Clardy and state Rep. Trent Ashby led opposition to the bill, joining House Democrats in defeating the proposal.
“I voted against it last time. I will vote against it next time. If this were to pass, it is one of the worst bills we could pass for rural Texans,” Clardy said. “If you want to minimize the voice of small rural counties and cities that are not across the street from the capitol, pass this. If you want the cities to have even more power, pass this.”
Democrat Alec Johnson, who will face Clardy in November, said he supports tax-payer funded lobbying, but considers it to be a minor issue.
“I guess you could record this as a rare area of agreement between myself and Travis Clardy,” Johnson said. “The problem we have in Texas when it comes to taxes isn’t taxpayer-funded lobbies. It’s that we have the most regressive tax system in the country and are constantly balancing the budget on the backs of working families.”
Clardy’s opposition to the bill banning tax-payer funded lobbying drew the ire of House Speaker Dennis Bonnen. Bonnen was caught on tape after session’s end offering media credentials to a hardline conservative group in exchange for targeting Clardy in the March primary. Clardy drew no primary opponent.
Bonnen is not seeking reelection as result of fallout from the scandal.
“That gun he pointed at me kicked a lot harder than it shot,” Clardy said.

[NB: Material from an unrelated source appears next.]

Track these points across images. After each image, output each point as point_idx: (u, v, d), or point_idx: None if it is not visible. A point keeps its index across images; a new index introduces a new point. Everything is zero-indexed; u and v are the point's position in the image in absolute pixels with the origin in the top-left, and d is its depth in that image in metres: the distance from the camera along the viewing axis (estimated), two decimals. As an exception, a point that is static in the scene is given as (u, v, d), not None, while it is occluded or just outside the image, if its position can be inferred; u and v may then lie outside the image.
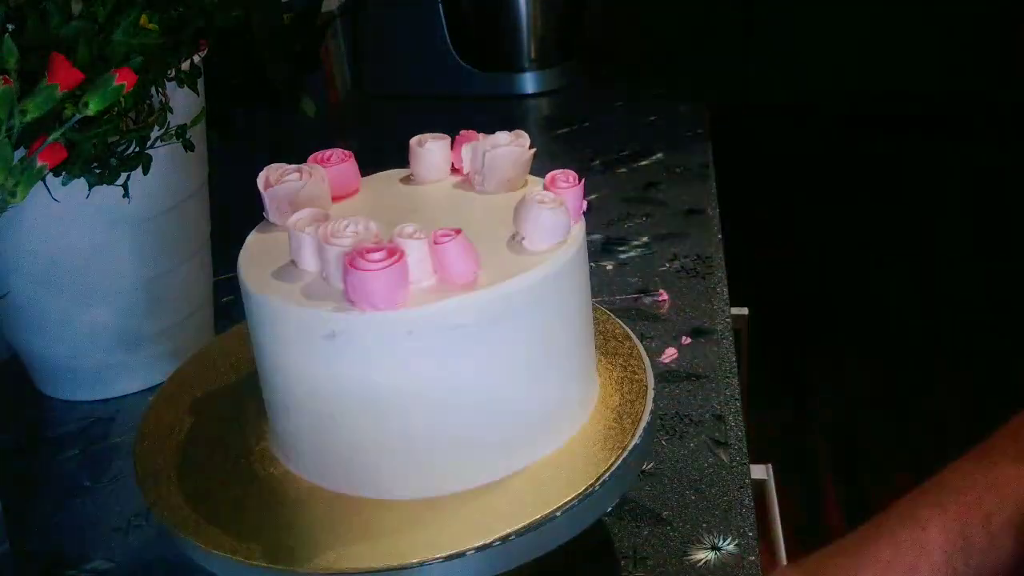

During the closed door meeting, Bonnen spoke with Empower Texans CEO Michael Quinn Sullivan at length about wanting to eliminate taxpayer-funded lobbying, an issue supported by the hardline conservative group. Rural counties and cities have largely relied on the practice to further legislative agendas. Nacogdoches County does not use tax-funded lobbyists, Sowell said, but does support their use.
“I know that’s how me and about 220 other constitutions earned the name ‘d-blank a-blank county judges,’” Sowell said, referring to disparaging remarks made about county officials by speaker Dennis Bonnen.
Republicans will be asked whether they agree with 10 nonbinding propositions, while Democrats will vote on 11.
Clardy said he supported the other nine propositions, and Johnson said he supported all 11 Democratic propositions.
“I would vote for every single one of them. I think they’re highly reflective of views that the majority of members of the Democratic Party have,” Johnson said.